I'm setting up a Linux cluster with infiniband network, and I'm quite a newby in infiniband wolrd, any advice is more than welcome !

We are currently using Mellanox OFED drivers, but our infiniband cards are old and not recognized by the latest MOFED drivers. So I'm wondering why not to use distribution shipped drivers (running CentOS7).

What difference will that make to use one or another ? Should I expect any performance decrease ?

thx

nirnaeth
  • 23
  • 6

2 Answers2

2

By not using the vendor OFED distribution, in this case Mellanox OFED you should expect not only a performance penalty but lack of features and a lot of stability issues.

Infiniband is not rock solid as Ethernet is, the main goal of Infiniband is to provide a low latency fabric, not only a high throughput network as everybody usually think.

The inbox driver (that's how Mellanox calls the OFED distribution shipped on the distribution) is unreliable at best, and if you're running cards older than Connect-X4 you'll have a bad time when running IPoIB if needed, just keeping it enabled will eventually lead to kernel panics. Performance is just bad and the network is unreliable.

There are some alternatives, first of all there's the MLNX OFED 4.9 which is an LTS release that support older cards like the Connect-X3. I would stick with it since it's supported and will be supported for a long time.

The difference is the support for the following hardware and technology:

  • ConnectX-3 Pro
  • ConnectX-3
  • Connect-IB
  • RDMA experimental verbs library (mlnx_lib)

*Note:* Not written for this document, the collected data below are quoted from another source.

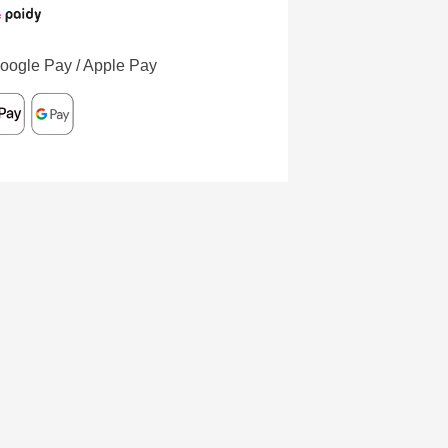
oogle Pay / Apple Pay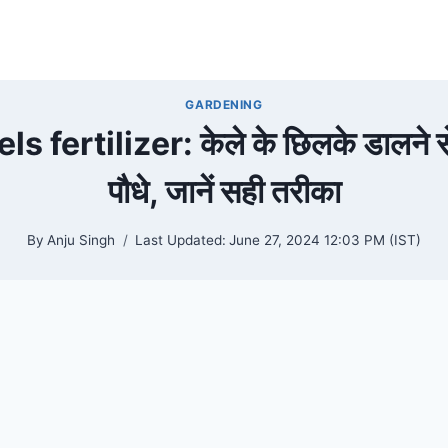
GARDENING
fertilizer: केले के छिलके डालने से
पौधे, जानें सही तरीका
By
Anju Singh
Last Updated:
June 27, 2024 12:03 PM (IST)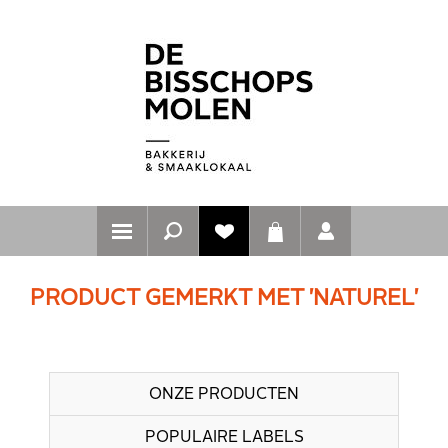
PRODUCT GEMERKT MET 'NATUREL'
ONZE PRODUCTEN
POPULAIRE LABELS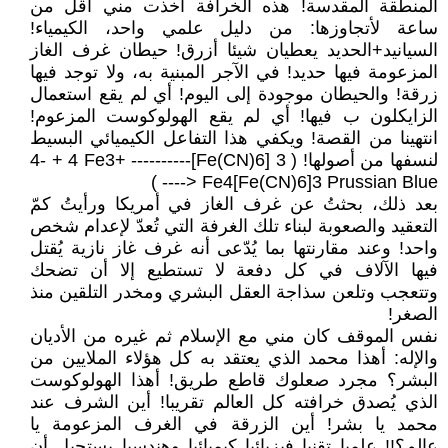
المنطقة المقدسة! هذه الخرافة أخذت مني أقل من
ساعة لأتجاوزها: من دليل علمي واحد، الكيمياء!
السيانيد+الحديد يعطيان شيئا أزرق! حيطان غرف الغاز
المزعومة فيها حديد! في الآجر المبنية به، ولا توجد فيها
زرقة! والحيطان موجودة إلى اليوم! أي لم يقع استعمال
الزايكلون ب فيها! أي لم يقع الهولوكوست المزعوم!
انتهينا من القصة! ويكفي هذا التفاعل الكيميائي البسيط
لنسفها من أصولها! ( 3 [Fe(CN)6]4- + 4 Fe3+ ----------
----> Fe4[Fe(CN)6]3 Prussian Blue )
بعد ذلك، بحثتُ عن غرف الغاز في أمريكا ورأيتُ كمّ
التعقيد والصعوبة لبناء تلك الغرفة التي تُعدّ لإعدام شخص
واحد! وعند مقارنتها بما يُدّعى أنه غرف غاز نازية يُقتل
فيها الآلاف في كل دفعة لا تستطيع إلا أن تضحك
وتتعجب وتلعن سذاجة العقل البشري ومخدر التلقين منذ
الصغر!
نفس الموقف كان مني مع الإسلام ثم غيره من الأديان
والإله: أهذا محمد الذي يعتقد به كل هؤلاء الملايين من
البشر؟ مجرد صعلوك قاطع طريق! أهذا الهولوكوست
الذي يُصدق خرافته كل العالم تقريبا! أين الشرف عند
محمد يا بشر! أين الزرقة في الغرف المزعومة يا
عالم؟!! علميا تقنيا فيزيائيا كيميائيا وهندسيا يستحيل أن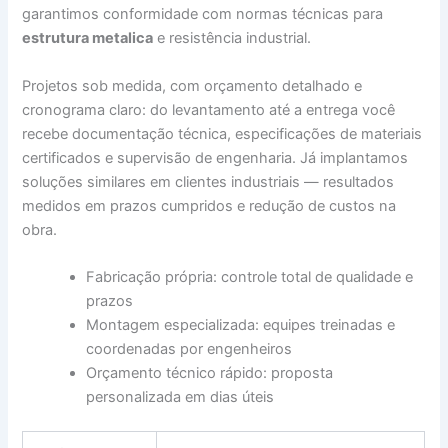
garantimos conformidade com normas técnicas para
estrutura metalica
e resistência industrial.
Projetos sob medida, com orçamento detalhado e
cronograma claro: do levantamento até a entrega você
recebe documentação técnica, especificações de materiais
certificados e supervisão de engenharia. Já implantamos
soluções similares em clientes industriais — resultados
medidos em prazos cumpridos e redução de custos na
obra.
Fabricação própria: controle total de qualidade e
prazos
Montagem especializada: equipes treinadas e
coordenadas por engenheiros
Orçamento técnico rápido: proposta
personalizada em dias úteis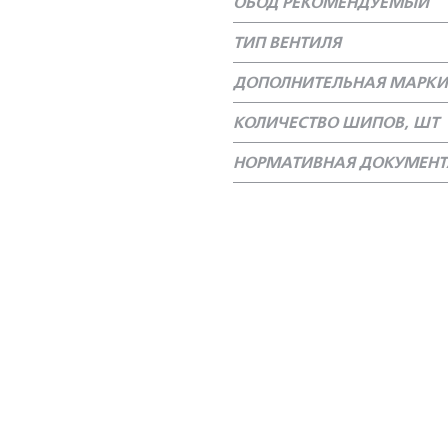
ОБОД РЕКОМЕНДУЕМЫЙ
ТИП ВЕНТИЛЯ
ДОПОЛНИТЕЛЬНАЯ МАРКИ
КОЛИЧЕСТВО ШИПОВ, ШТ
НОРМАТИВНАЯ ДОКУМЕН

Download it from here: https://www.mellanox.com/products/infiniband-drivers/linux/mlnx_ofed

If the LTS version of Mellanox OFED does not fit you, another solution is moving to Oracle Linux, adopt UEK (Unbreakable Enterprise Kernel) and consume its RDMA distribution. At least Oracle test this OFED release, their Exadata product uses it. There's documentation available here: https://docs.oracle.com/en/operating-systems/uek/6/relnotes6.2/ol_instav.html#uek6_install_rdma

Vinícius Ferrão
  • 5,400
  • 10
  • 52
  • 91
1

The "inbox" drivers have gone through the Linux Q&A process and through the distro Q&A. The MOFED drivers have not.

There are severe bugs in MOFED that prevent our code from running under it and support for our old hardware has been disabled in MOFED. But it works with inbox/Distro drivers.

MOFED is experimental software. Could be useful if the system could crash once in awhile and if you want to use cutting edge features that have not matured yet.